Did not concern himself with anything … ANYTHING, except the food he ate.

Lucky guy!

3.1.2024 – sea is never still

sea is never still
pounds on the shore restless as
a young heart, hunting

THE sea is never still.
It pounds on the shore
Restless as a young heart,
Hunting.

The sea speaks
And only the stormy hearts
Know what it says:
It is the face
of a rough mother speaking.

The sea is young.
One storm cleans all the hoar
And loosens the age of it.
I hear it laughing, reckless.

They love the sea,
Men who ride on it
And know they will die
Under the salt of it

Let only the young come,
Says the sea.

Let them kiss my face
And hear me.
I am the last word
And I tell
Where storms and stars come from.

From The Young Sea in Chicago Poems by Carl Sandburg (Henry Holt and Company, 1916).

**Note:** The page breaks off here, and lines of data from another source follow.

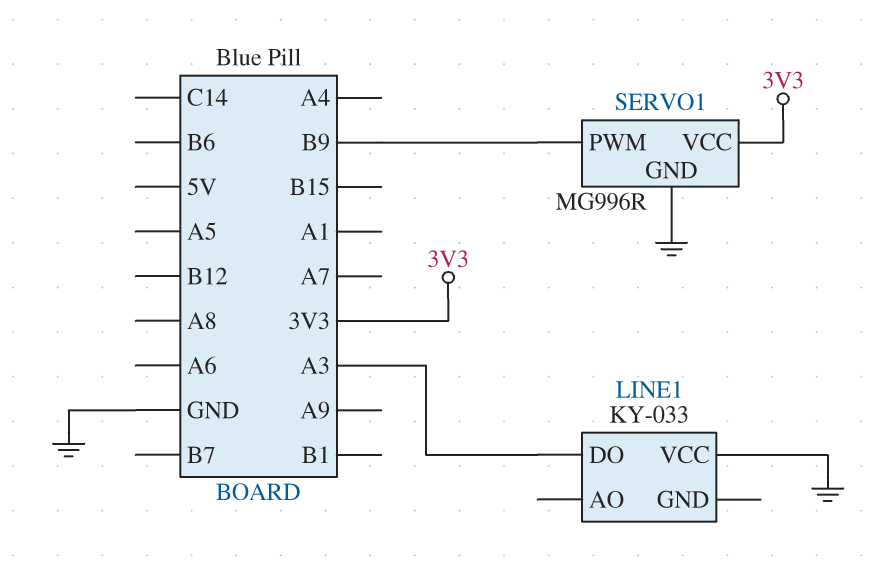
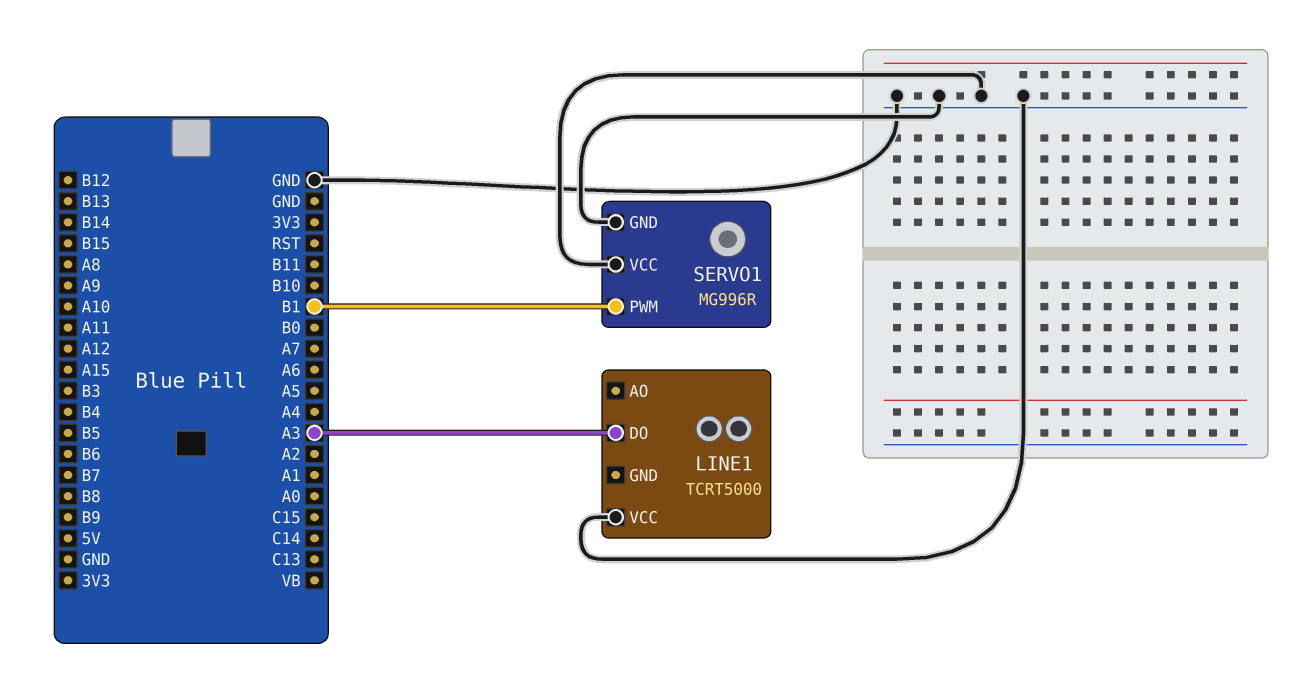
LINE1: KY-033 -> TCRT5000
SERVO1 pin PWM: B9 -> B1
SERVO1 pin VCC: 3V3 -> GND

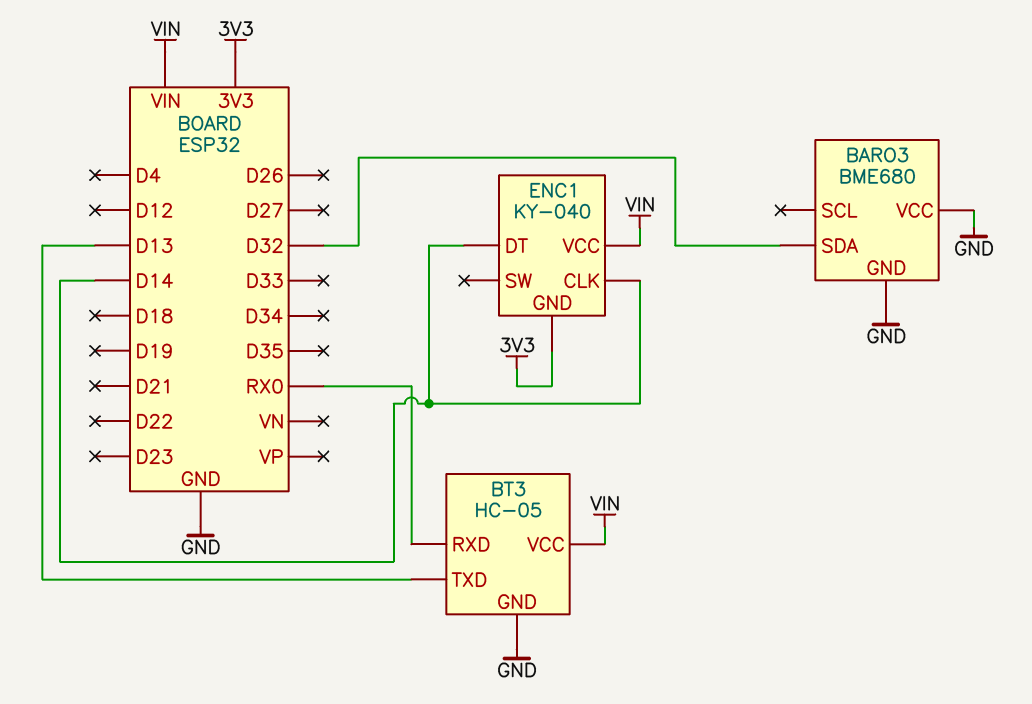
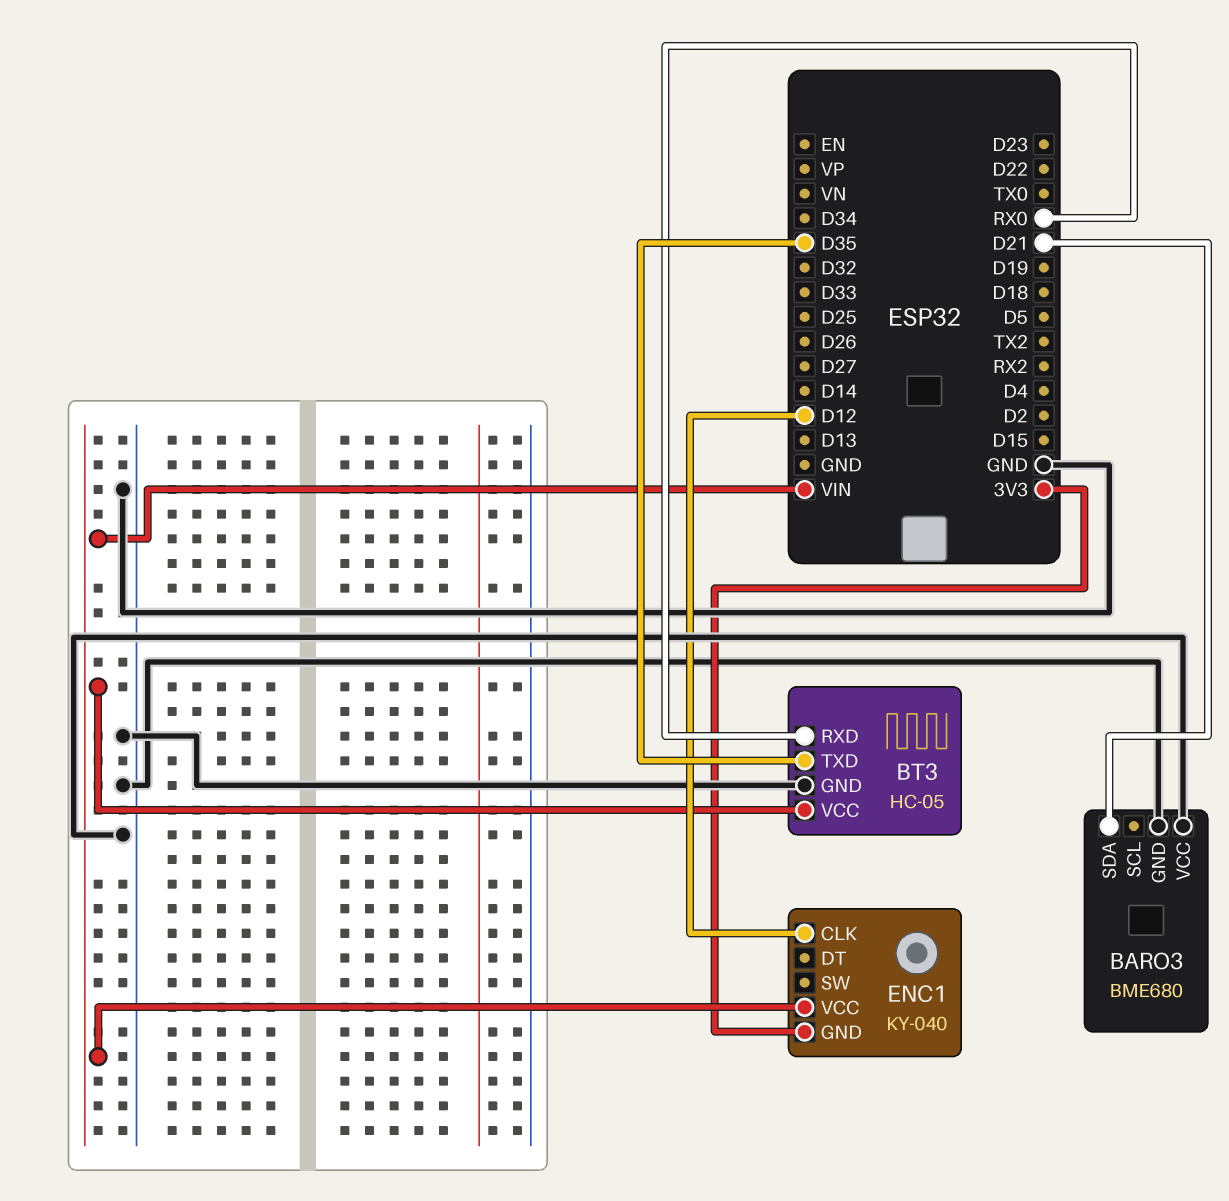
BARO3 pin SDA: D32 -> D21
BT3 pin TXD: D13 -> D35
ENC1 pin CLK: D14 -> D12
ENC1 pin DT: D14 -> none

2.13.2024 – a captured sunrise

a captured sunrise
fire and gold of sky and sea
bannered with fire, gold

Based on the poem, Monotone by Carl Sandburg as printed in Chicago Poems (H. Holt and Company, New York, 1916), the section titled, Fog and Fires.

The poem reads:

  The monotone of the rain is beautiful,
And the sudden rise and slow relapse
Of the long multitudinous rain.

  The sun on the hills is beautiful,
Or a captured sunset sea-flung,
Bannered with fire and gold.

  A face I know is beautiful —
With fire and gold of sky and sea,
And the peace of long warm rain.

It rained all yesterday.

It rained all last night.

A long multitudinous rain.

This morning as I drove over the Cross Island Parkway bridge, the sun broke through, and bannered the sky with fire and gold.

Sometimes I feel a little goofy, sheepish maybe, that so many times I have used photos of the sunrise from this bridge.

But all times, I know I would feel worse if I crossed that bridge and didn’t notice anything special.

As for turning to the word painting of Mr. Sandburg for content, I make no apology.